- _What the exercise asks_: Search the records for the word "VantUI". Copy every line where it appears.

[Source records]
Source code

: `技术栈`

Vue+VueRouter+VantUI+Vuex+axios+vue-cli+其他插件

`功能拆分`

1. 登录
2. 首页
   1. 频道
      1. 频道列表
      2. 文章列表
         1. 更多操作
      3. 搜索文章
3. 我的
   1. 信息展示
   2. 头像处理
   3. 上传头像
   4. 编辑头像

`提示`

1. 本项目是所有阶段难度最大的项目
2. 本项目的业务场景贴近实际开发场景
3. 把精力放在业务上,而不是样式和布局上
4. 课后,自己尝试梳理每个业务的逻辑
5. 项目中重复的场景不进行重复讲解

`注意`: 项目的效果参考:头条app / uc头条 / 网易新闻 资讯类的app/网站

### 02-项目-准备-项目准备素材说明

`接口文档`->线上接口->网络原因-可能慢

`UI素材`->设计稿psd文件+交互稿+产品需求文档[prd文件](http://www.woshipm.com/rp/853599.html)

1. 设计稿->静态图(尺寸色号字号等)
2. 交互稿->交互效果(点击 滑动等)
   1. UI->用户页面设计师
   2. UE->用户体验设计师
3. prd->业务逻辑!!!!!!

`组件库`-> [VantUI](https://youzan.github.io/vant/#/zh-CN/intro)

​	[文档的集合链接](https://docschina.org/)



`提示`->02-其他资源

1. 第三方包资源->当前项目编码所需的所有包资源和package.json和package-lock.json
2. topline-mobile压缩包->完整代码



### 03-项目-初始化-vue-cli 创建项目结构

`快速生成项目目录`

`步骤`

- _Response_:
Vue+VueRouter+VantUI+Vuex+axios+vue-cli+其他插件
`组件库`-> [VantUI](https://youzan.github.io/vant/#/zh-CN/intro)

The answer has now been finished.